━━ DATA FOR ANALYSIS

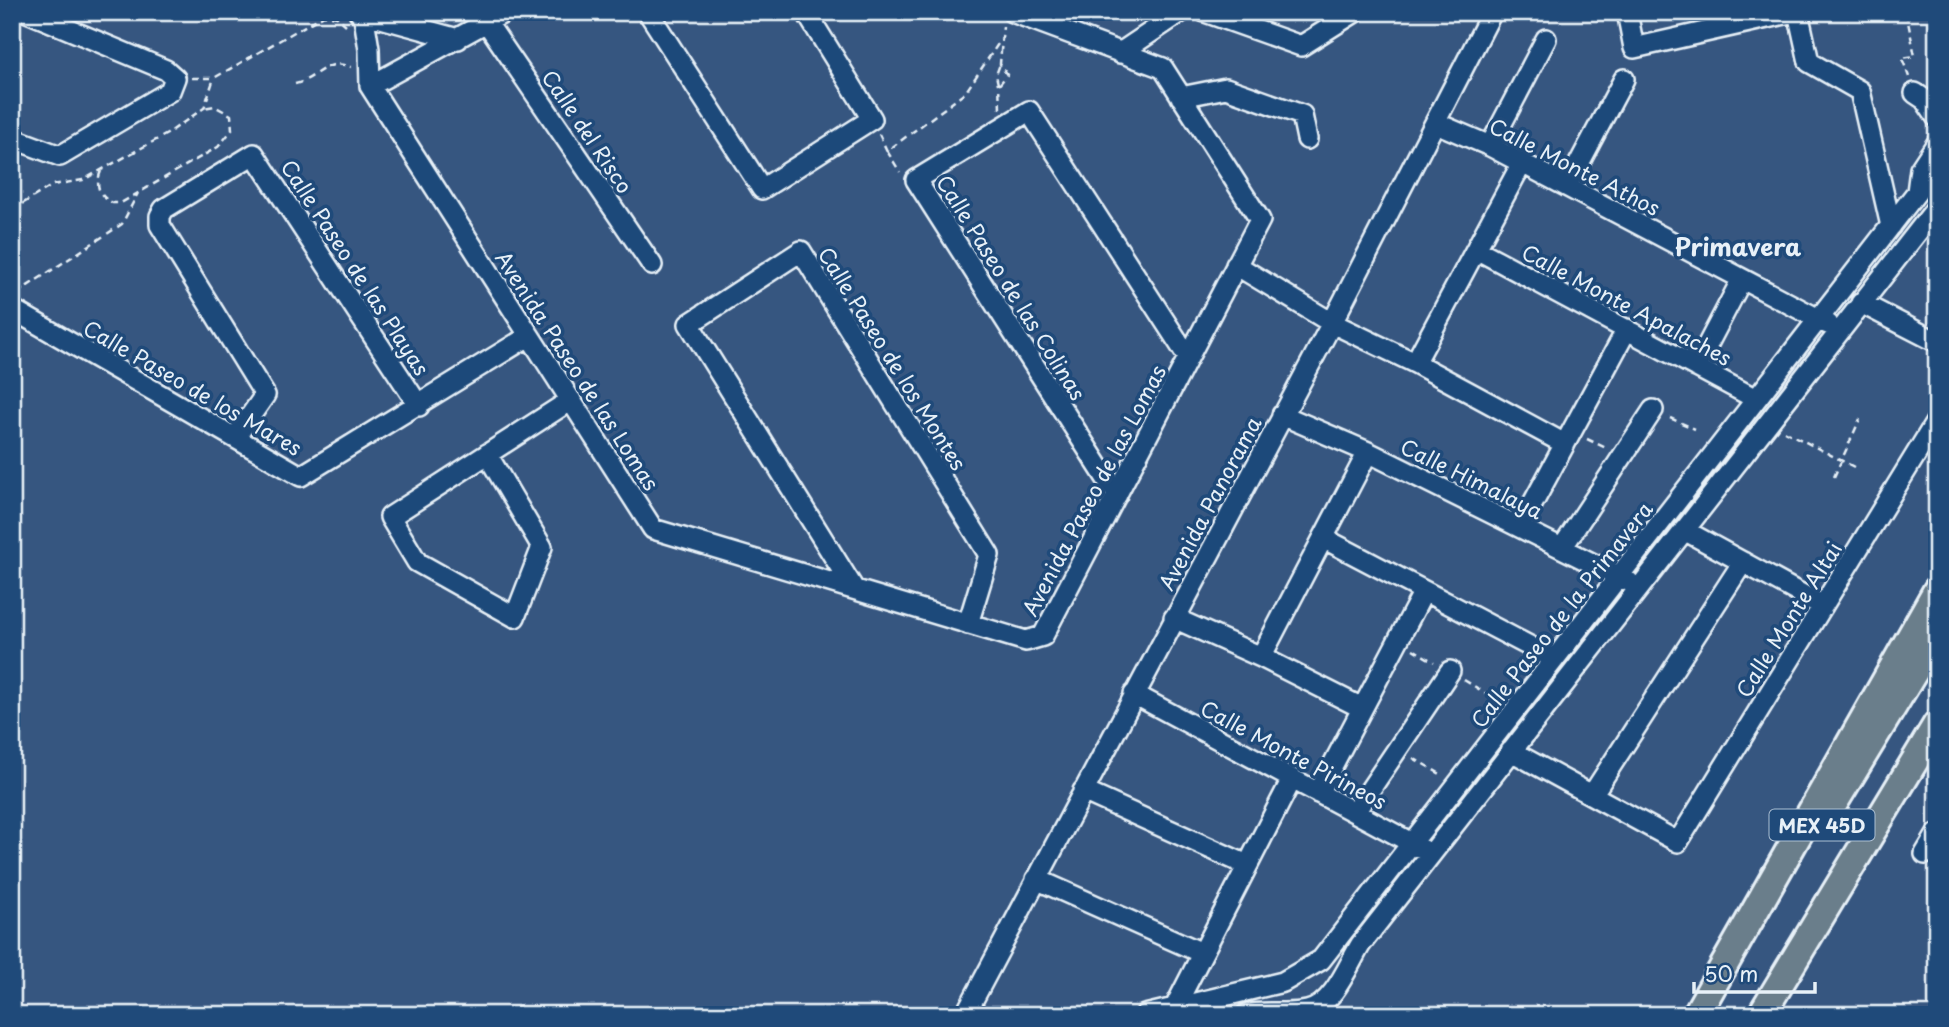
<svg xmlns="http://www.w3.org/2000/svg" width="1949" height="1027" font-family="'Playpen Sans',sans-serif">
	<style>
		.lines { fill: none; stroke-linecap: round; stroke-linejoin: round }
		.minor-casing { stroke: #e8f1f8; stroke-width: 24 }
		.highway-casing { stroke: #e8f1f8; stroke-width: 32 }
		.path { stroke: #e8f1f8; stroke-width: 2.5; stroke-dasharray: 7 5; stroke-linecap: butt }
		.minor { stroke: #1f4a7a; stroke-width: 19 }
		.highway { stroke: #6b7e8b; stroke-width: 26 }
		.labels { text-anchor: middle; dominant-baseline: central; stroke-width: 7; stroke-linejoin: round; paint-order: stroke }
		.shield { fill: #1f4a7a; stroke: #acbfd2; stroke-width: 2 }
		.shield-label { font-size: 19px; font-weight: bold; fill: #e8f1f8 }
		.street-label { font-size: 21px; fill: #e8f1f8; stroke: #1f4a7a }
		.quarter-label { font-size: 24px; font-weight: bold; fill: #e8f1f8; stroke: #1f4a7a }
	</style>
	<rect width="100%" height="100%" fill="#365680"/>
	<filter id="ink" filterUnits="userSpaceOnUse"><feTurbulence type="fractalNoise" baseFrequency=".0143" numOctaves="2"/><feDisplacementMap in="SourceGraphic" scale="14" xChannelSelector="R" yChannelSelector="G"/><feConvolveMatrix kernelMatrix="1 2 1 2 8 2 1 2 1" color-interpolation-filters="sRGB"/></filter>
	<g filter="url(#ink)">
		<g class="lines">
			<defs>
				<path id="minor" d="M359 12 458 39
					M363 12 369 49 370 86 653 529 1026 641 1043 636 1260 220 1163 68 1012 12
					M648 12 762 189 872 119 806 12
					M1205 12 1301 46 1355 12
					M1627 12 1634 48 1794 12
					M1798 12 1809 62 1860 91 1891 226
					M487 23 652 265
					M1120 53 1181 12
					M370 86 505 12
					M1915 93 1924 99 1937 118
					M1181 97 1226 88 1302 115 1307 139
					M1436 123 1490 146 1828 324
					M12 138 60 156 170 91 175 78 166 70 27 12
					M1490 146 1546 39
					M1567 186 1624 79
					M1476 249 1756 399
					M1236 265 1332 323 1415 363 1565 444
					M1861 303 1937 342
					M12 309 301 476 529 336
					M1415 363 1522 163
					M1696 367 1742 279
					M1282 415 1368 452 1628 581
					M235 438 265 395 160 225V216L164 209 254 154 419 406
					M487 454 542 547 515 617 417 562 390 517 571 400
					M1117 495 916 180 1029 111 1188 357
					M1520 527 1627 329
					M1684 530 1823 606
					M1323 538 1554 659
					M1562 548 1653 410
					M854 589 689 324 801 251 989 555 968 624
					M1174 618 1261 657 1362 708
					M1261 657 1368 452
					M1134 694 1421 848
					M1511 751 1678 842 1937 420
					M1083 791 1247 865
					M1318 793 1424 591
					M1592 795 1743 562
					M1355 812 1450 671
					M1925 854 1937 834
					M1036 879 1202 953
					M1179 1014 1175 1007 1292 779
					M965 1015 1332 323 1492 12
					M1145 1015 1283 982 1321 960 1917 192 1920 169 1937 143
					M1246 1015C1266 1010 1287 1016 1307 1011 1334 1005 1348 965 1361 944L1937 207"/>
				<path id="highway" d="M1825 818 1937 634
					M1696 1015 1937 590
					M1761 1015 1937 724"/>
			</defs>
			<use href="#minor" class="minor-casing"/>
			<use href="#highway" class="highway-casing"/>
			<path class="path" d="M1906 12 1915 56 1902 58 1909 77
				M192 78H214L324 15 337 17 346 25
				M295 84C317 79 326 57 351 67
				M998 84 996 75 1000 64
				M1000 109 999 85 1007 75 1000 64 1003 26
				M879 134 887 151 965 93 1002 38
				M887 151 900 172
				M101 171C95 185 98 196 113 203H121L218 147 232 130 231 115 214 106 204 108
				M12 210 53 185 83 180 167 134 204 108 214 78
				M17 293 122 224 138 193
				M1670 418 1695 429
				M1784 431 1854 467
				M1587 439 1606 448
				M1834 477 1860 419
				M1413 649 1434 662
				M1464 680 1500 702
				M1413 758 1444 776"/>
			<use href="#minor" class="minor"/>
			<use href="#highway" class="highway"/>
		</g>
	</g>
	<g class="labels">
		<rect class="shield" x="1769.5" y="809.5" width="105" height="31" rx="5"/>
		<g class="shield-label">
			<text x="1822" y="825">MEX 45D</text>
		</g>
		<g class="street-label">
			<text transform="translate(588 131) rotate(56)">Calle del Risco</text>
			<text transform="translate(1575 166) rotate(27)">Calle Monte Athos</text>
			<text transform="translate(356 267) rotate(57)">Calle Paseo de las Playas</text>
			<text transform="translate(1012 287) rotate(58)">Calle Paseo de las Colinas</text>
			<text transform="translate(1627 304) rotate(28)">Calle Monte Apalaches</text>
			<text transform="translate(893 358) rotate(58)">Calle Paseo de los Montes</text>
			<text transform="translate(578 370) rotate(57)">Avenida Paseo de las Lomas</text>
			<text transform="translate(193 387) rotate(30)">Calle Paseo de los Mares</text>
			<text transform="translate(1472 478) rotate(26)">Calle Himalaya</text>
			<text transform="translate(1093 490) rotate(-62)">Avenida Paseo de las Lomas</text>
			<text transform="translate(1209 503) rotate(-62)">Avenida Panorama</text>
			<text transform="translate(1561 614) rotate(-52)">Calle Paseo de la Primavera</text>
			<text transform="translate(1788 619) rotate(-58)">Calle Monte Altai</text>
			<text transform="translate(1294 754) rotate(28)">Calle Monte Pirineos</text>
		</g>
		<g class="quarter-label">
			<text x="1738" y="246">Primavera</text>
		</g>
	</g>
	<rect width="1949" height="1027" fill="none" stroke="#1f4a7a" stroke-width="42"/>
	<rect x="21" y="21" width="1907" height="985" fill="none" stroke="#e8f1f8" stroke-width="2.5" filter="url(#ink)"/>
	<path d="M1694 982v10h121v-10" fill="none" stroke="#e8f1f8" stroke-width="3.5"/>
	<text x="1704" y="982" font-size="21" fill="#e8f1f8" stroke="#1f4a7a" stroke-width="5" paint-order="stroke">50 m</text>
</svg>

━━━━

▶ **WHAT YOU WILL DO**
Read through the data above. Report each line that has the word "round".

▶ **TASK SOLUTION**
		.lines { fill: none; stroke-linecap: round; stroke-linejoin: round }
		.labels { text-anchor: middle; dominant-baseline: central; stroke-width: 7; stroke-linejoin: round; paint-order: stroke }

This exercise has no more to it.